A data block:
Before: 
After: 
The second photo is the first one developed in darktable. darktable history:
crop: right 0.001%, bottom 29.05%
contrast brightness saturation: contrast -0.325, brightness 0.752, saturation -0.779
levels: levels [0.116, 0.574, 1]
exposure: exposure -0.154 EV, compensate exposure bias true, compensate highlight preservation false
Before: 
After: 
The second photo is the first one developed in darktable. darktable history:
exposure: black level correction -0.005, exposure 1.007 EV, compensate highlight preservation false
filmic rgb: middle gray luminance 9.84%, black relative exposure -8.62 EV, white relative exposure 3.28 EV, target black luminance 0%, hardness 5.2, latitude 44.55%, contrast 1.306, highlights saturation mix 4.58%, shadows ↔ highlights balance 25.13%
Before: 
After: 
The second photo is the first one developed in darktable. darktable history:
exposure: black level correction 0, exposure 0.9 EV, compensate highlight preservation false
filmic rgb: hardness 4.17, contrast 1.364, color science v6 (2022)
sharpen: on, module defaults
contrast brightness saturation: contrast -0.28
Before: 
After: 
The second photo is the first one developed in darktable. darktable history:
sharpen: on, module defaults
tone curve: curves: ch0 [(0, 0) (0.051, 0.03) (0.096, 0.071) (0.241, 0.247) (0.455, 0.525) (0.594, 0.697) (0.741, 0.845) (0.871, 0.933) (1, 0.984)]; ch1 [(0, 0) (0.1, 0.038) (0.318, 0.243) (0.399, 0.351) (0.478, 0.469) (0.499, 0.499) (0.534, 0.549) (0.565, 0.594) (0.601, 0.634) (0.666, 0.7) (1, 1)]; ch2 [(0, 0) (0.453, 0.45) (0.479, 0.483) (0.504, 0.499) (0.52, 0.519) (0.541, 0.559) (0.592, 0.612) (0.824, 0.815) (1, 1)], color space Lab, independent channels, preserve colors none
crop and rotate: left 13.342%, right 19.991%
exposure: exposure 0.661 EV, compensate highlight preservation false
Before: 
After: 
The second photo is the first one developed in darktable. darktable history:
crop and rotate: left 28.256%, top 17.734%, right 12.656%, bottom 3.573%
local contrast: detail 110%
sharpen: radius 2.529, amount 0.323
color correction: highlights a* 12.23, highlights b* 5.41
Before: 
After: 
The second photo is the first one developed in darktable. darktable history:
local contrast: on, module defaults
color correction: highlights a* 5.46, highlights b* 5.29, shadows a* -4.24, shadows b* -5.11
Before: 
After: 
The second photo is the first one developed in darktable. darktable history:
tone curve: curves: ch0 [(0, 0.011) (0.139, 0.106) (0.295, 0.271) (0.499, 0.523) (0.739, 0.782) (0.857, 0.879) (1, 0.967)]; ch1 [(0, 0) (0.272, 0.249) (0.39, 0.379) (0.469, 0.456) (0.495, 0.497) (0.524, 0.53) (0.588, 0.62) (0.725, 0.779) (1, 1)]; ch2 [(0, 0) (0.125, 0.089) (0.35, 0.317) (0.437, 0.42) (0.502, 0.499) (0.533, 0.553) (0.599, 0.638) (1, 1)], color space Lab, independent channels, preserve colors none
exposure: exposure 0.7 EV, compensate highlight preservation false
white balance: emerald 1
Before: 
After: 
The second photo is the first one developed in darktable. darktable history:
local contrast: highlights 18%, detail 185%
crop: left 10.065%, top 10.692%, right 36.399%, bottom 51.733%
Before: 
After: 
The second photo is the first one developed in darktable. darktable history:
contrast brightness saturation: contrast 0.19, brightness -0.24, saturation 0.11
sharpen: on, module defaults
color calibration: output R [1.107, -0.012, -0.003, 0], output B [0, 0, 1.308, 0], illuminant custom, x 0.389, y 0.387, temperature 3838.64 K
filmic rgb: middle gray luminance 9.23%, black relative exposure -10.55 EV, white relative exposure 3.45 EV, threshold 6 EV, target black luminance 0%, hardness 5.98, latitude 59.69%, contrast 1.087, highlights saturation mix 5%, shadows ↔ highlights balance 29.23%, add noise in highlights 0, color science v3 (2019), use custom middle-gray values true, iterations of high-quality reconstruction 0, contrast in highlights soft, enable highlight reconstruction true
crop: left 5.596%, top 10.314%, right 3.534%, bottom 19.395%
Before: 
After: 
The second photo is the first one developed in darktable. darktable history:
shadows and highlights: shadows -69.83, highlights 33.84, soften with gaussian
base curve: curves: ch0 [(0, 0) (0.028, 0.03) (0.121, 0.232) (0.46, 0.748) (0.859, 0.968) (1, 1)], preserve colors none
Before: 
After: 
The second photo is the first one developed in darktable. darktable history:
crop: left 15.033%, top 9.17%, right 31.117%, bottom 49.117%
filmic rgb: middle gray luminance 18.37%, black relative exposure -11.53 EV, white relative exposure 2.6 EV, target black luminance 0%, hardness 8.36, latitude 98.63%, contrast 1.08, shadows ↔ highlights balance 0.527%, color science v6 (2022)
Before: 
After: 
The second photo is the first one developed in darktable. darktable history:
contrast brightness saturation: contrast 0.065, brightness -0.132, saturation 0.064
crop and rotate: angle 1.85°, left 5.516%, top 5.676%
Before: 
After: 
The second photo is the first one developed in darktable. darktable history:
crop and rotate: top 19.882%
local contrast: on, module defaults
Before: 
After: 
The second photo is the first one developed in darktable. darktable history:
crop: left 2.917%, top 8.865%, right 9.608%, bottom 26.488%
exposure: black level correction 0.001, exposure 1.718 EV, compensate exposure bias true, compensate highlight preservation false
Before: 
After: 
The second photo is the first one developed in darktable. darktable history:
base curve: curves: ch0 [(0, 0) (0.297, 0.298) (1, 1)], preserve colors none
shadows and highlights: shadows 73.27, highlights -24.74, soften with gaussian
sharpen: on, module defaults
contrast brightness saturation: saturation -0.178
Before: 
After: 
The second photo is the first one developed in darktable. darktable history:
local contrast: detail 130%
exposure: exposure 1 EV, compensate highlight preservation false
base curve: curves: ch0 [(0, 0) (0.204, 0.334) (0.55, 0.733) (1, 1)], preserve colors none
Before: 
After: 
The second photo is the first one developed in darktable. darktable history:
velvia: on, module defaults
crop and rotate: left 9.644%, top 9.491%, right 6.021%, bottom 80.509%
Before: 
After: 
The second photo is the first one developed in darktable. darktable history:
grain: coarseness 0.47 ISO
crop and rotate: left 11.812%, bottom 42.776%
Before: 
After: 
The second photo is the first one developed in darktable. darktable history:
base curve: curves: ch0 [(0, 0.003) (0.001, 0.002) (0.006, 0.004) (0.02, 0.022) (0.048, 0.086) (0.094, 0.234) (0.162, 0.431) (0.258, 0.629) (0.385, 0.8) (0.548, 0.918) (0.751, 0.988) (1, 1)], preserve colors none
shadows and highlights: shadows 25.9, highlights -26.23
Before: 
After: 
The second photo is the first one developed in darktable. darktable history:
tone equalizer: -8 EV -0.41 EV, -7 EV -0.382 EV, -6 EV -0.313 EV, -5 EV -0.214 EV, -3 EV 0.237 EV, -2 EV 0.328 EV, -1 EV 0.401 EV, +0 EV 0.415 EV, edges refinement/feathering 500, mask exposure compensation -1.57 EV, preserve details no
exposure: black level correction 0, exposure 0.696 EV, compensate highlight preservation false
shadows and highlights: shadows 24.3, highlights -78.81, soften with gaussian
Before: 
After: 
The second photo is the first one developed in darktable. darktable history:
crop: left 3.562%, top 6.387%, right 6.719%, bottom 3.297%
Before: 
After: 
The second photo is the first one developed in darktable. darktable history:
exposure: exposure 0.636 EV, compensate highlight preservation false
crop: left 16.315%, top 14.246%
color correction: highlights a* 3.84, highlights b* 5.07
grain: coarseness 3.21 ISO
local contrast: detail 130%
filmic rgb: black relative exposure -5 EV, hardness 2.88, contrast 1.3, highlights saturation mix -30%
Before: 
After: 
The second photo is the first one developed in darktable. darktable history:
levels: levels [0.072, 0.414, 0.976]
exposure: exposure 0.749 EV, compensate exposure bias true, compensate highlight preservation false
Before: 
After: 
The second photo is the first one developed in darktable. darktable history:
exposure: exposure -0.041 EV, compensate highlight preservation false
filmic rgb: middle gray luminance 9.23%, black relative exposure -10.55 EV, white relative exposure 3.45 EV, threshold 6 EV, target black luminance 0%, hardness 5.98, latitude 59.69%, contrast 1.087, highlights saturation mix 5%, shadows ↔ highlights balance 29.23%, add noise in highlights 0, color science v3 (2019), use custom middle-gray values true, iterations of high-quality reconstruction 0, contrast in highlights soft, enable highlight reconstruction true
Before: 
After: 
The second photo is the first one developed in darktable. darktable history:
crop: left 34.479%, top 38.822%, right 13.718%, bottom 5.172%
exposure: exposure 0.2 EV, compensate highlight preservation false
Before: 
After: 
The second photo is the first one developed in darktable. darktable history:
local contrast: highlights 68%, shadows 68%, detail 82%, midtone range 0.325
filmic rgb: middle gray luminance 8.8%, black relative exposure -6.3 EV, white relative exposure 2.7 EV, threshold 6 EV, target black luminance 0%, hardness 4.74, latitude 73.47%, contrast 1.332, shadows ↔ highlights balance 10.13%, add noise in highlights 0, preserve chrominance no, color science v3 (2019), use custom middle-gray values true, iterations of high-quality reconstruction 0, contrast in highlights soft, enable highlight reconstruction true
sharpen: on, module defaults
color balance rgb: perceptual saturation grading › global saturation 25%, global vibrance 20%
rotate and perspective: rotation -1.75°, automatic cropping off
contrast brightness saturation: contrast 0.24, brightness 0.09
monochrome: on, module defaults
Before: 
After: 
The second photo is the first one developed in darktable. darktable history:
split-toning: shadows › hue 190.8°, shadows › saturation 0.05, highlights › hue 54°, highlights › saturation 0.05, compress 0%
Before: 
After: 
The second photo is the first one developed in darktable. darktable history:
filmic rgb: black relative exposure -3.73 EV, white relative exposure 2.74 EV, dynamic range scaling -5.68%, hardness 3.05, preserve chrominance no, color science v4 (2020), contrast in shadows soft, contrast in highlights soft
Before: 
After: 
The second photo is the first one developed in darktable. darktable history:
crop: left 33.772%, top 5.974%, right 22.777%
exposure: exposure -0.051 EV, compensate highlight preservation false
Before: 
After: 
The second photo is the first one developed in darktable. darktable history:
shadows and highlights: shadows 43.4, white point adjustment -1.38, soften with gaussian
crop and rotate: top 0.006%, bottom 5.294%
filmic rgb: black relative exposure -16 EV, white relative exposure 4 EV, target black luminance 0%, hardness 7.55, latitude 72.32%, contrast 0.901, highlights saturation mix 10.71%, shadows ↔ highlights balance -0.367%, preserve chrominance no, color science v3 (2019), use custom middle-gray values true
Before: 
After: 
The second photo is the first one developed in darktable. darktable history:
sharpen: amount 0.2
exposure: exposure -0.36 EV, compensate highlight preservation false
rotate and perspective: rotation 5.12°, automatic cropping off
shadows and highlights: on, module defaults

=== TASK ===
Copy the items word for word, beginning with the first line and stopping after the line that contains "exposure: exposure -0.154".

=== WRITTEN SOLUTION ===
Before: 
After: 
The second photo is the first one developed in darktable. darktable history:
crop: right 0.001%, bottom 29.05%
contrast brightness saturation: contrast -0.325, brightness 0.752, saturation -0.779
levels: levels [0.116, 0.574, 1]
exposure: exposure -0.154 EV, compensate exposure bias true, compensate highlight preservation false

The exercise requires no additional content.